As dialysis centers prepare for the the need—either current or increasingly likely—for inpatient units to work at surge capacity to manage patients during the COVID-19 pandemic, it’s becoming clear that constraints on both personnel and resource supplies may make it impossible to successfully dialyze all patients using standard procedures. In such a scenario, institutions may aim to temporarily adjust their standard of care to provide sufficient treatments to as many patients as possible.

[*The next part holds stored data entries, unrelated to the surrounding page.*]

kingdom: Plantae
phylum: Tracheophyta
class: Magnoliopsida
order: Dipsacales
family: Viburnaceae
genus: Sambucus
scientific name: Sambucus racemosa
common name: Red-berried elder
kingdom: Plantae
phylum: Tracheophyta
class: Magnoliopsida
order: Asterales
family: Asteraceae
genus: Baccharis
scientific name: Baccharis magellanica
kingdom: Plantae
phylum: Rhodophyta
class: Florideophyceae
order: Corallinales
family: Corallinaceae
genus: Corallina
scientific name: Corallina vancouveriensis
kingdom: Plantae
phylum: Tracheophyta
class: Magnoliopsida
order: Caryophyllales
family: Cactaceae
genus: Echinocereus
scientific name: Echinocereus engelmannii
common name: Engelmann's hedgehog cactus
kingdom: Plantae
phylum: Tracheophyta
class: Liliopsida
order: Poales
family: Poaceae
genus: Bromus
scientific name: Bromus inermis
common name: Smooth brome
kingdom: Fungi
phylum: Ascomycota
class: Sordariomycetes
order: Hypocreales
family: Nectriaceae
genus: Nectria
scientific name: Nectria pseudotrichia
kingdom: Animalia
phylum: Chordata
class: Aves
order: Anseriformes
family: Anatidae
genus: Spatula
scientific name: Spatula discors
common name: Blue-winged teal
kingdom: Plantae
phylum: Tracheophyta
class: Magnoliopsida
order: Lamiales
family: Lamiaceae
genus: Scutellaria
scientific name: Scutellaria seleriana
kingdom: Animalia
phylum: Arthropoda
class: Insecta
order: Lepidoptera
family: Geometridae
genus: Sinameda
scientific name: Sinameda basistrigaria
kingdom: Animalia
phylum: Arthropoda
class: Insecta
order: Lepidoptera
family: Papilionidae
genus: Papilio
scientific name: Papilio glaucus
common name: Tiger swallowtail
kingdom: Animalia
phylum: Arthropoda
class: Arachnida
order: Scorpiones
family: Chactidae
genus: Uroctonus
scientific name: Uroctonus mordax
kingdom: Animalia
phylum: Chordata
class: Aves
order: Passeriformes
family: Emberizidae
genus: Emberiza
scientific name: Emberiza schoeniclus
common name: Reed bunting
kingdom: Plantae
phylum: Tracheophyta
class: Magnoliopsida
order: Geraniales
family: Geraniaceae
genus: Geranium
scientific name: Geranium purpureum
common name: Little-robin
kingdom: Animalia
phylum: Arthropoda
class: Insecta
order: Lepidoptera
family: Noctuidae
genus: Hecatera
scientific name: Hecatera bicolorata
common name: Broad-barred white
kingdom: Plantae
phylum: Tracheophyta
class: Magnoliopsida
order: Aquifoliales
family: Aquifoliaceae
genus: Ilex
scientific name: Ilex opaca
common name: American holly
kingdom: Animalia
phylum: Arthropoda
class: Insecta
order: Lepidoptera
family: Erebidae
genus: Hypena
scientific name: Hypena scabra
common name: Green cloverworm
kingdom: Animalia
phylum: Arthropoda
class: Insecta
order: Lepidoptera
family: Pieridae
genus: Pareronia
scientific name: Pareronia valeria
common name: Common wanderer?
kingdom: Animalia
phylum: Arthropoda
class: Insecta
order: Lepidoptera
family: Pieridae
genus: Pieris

A paper in the Clinical Journal of the American Society of Nephrology provides guidance about different strategies and contingency plans that might be employed. Jamie P. Dwyer, MD, is a professor of medicine and director of the Nephrology Clinical Trials Center at Vanderbilt University Medical Center in Nashville, TN, and one of the authors of the study (1). Dwyer and colleagues published the paper to provide practical ideas about how inpatient dialysis units might best maximize their available staff and resources.
Although the incidence and pathophysiology are unclear, acute kidney injury occurs in a significant minority of COVID-19 patients, and many critically ill patients have required renal replacement therapies. In some areas of the country, kidney failure patients with suspected or confirmed COVID-19 infections on maintenance dialysis are being triaged to hospital centers, potentially further increasing the strain on inpatient dialysis units.